### THE TASK
Across the entries that follow, how many lines have the word "right" in them? Give only the number.

### SUPPLIED DATA
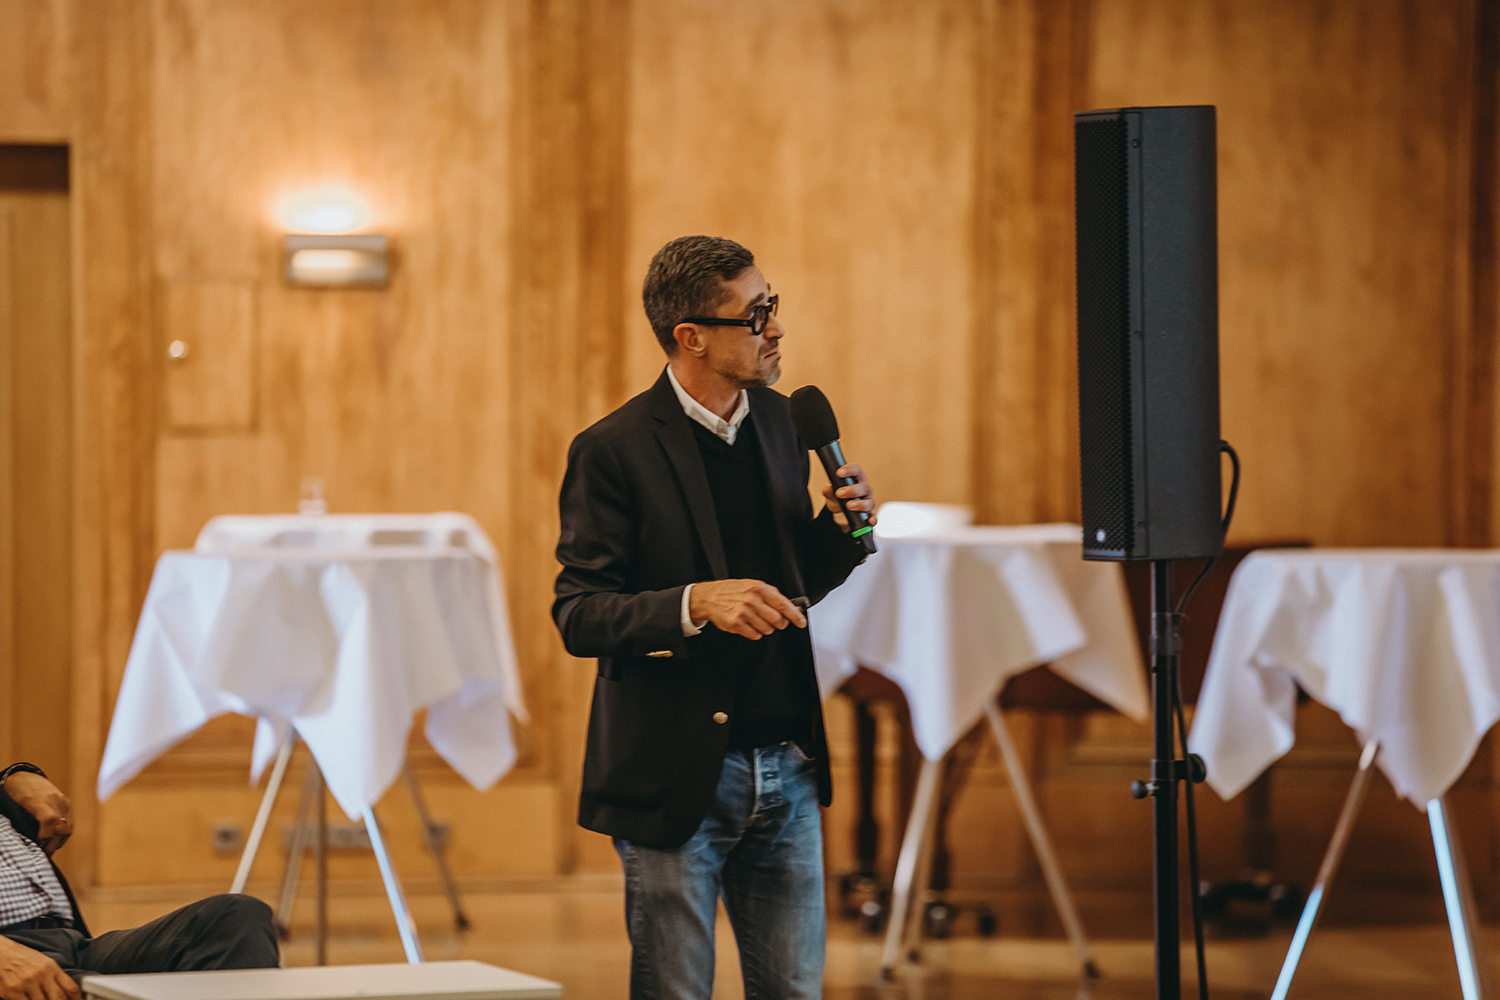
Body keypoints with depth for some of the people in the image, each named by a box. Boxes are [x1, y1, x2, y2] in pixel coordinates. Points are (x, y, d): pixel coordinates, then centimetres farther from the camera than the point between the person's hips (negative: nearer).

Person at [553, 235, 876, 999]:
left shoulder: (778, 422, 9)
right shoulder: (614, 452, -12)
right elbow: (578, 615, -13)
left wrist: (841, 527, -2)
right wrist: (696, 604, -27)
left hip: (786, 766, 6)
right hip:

### ANSWER BELOW
4